__To do__:
Look at every line below and count those containing "WebDriver". Answer with the number only.

__Data for analysis__:

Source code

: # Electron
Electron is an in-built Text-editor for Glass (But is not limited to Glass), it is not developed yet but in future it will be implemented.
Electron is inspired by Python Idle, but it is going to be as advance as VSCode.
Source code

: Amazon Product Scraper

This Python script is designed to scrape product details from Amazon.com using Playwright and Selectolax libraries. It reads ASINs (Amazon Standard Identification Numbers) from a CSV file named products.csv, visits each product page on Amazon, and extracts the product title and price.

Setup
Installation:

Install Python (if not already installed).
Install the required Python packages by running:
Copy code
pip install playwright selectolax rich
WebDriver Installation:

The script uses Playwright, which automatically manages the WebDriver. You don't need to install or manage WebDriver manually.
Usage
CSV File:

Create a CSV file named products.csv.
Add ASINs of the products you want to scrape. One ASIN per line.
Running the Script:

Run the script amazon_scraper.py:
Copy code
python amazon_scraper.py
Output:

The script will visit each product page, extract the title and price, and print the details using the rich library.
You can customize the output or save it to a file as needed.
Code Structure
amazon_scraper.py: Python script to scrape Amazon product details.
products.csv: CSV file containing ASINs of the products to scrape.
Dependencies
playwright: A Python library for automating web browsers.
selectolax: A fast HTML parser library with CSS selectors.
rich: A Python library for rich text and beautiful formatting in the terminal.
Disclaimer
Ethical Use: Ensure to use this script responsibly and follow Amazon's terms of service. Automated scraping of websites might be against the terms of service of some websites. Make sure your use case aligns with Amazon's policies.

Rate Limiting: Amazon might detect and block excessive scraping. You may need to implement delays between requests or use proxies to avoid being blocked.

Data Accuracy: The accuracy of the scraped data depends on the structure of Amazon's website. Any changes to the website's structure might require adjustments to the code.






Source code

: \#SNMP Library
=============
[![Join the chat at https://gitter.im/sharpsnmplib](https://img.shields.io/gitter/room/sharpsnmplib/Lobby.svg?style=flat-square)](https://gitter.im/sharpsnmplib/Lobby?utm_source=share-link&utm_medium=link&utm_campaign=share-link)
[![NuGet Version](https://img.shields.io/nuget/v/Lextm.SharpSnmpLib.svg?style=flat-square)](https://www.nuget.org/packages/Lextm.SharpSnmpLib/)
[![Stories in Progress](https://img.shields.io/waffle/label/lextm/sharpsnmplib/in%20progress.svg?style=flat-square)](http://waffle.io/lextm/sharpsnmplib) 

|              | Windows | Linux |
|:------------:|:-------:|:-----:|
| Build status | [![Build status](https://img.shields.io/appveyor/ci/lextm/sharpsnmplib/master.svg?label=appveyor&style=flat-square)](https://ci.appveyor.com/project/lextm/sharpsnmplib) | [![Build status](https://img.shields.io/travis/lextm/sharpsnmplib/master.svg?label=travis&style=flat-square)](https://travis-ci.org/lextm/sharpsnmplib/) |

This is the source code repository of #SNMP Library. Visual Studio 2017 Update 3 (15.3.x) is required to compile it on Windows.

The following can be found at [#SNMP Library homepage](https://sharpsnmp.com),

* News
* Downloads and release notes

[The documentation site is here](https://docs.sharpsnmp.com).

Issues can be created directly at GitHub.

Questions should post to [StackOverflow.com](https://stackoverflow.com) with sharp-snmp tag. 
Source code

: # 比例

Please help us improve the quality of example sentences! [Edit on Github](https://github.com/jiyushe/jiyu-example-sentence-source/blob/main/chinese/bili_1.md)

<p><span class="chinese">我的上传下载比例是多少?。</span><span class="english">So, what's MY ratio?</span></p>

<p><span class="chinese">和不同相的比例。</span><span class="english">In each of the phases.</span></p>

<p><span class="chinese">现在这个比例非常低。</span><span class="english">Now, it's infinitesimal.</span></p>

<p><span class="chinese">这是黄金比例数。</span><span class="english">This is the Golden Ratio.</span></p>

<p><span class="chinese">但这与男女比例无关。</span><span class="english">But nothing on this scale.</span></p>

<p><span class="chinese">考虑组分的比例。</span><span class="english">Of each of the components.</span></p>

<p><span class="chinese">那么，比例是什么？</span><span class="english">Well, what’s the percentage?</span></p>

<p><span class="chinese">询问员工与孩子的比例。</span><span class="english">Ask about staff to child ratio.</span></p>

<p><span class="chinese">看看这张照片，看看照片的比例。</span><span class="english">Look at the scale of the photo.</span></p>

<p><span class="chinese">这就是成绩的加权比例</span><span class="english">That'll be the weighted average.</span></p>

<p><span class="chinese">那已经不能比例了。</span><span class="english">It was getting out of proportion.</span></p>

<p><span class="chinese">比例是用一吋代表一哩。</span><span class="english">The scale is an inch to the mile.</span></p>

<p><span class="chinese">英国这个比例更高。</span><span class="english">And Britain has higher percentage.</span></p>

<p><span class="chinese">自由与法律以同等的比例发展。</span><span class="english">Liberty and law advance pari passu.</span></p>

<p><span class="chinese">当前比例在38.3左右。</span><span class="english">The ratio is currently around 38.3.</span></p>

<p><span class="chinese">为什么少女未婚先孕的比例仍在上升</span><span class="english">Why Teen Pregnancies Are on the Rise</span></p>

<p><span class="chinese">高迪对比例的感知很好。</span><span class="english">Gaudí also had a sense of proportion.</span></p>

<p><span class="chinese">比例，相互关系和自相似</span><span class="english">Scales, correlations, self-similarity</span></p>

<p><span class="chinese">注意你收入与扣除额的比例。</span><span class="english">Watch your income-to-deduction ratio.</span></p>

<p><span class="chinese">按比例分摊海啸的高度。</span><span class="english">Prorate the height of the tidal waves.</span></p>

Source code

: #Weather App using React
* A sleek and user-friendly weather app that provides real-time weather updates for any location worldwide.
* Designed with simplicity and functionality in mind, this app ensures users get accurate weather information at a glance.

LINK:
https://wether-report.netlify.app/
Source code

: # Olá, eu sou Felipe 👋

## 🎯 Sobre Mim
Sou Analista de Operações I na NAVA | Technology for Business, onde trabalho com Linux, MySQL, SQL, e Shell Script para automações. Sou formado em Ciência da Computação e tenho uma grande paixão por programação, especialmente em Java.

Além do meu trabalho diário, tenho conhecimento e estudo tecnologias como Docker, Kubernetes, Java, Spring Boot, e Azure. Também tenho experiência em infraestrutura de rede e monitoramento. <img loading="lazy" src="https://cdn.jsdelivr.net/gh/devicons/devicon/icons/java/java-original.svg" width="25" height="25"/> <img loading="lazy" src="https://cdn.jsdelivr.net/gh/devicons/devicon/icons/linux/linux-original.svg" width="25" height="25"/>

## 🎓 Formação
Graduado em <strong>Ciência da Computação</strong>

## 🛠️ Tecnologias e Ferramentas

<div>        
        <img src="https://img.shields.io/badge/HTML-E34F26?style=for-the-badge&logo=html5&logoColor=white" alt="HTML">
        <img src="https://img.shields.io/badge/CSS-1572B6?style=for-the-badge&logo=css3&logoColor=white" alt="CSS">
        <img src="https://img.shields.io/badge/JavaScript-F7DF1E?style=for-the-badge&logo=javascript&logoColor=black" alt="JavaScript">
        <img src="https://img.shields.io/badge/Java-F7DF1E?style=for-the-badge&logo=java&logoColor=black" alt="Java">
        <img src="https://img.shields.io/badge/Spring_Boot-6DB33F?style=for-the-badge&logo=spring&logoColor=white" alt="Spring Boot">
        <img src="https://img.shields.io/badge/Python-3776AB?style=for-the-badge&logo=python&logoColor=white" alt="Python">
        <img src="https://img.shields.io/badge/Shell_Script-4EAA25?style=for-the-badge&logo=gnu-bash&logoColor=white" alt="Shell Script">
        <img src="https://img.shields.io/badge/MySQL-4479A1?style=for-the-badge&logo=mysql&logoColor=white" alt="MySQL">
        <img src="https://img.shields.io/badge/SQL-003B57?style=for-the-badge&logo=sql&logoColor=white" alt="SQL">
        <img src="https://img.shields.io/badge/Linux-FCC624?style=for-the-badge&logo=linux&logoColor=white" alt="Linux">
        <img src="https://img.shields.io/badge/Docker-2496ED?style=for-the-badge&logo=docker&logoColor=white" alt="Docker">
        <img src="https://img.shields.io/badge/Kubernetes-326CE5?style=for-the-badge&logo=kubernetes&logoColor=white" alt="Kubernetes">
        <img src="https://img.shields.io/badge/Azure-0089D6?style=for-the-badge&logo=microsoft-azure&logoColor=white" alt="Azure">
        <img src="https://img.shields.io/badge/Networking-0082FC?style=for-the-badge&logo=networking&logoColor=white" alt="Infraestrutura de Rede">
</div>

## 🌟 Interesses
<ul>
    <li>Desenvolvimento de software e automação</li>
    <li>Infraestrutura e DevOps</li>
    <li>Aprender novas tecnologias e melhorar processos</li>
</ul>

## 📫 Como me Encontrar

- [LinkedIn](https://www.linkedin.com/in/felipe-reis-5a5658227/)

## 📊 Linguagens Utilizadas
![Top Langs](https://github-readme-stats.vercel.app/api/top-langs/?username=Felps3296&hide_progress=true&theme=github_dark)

__Response__:
2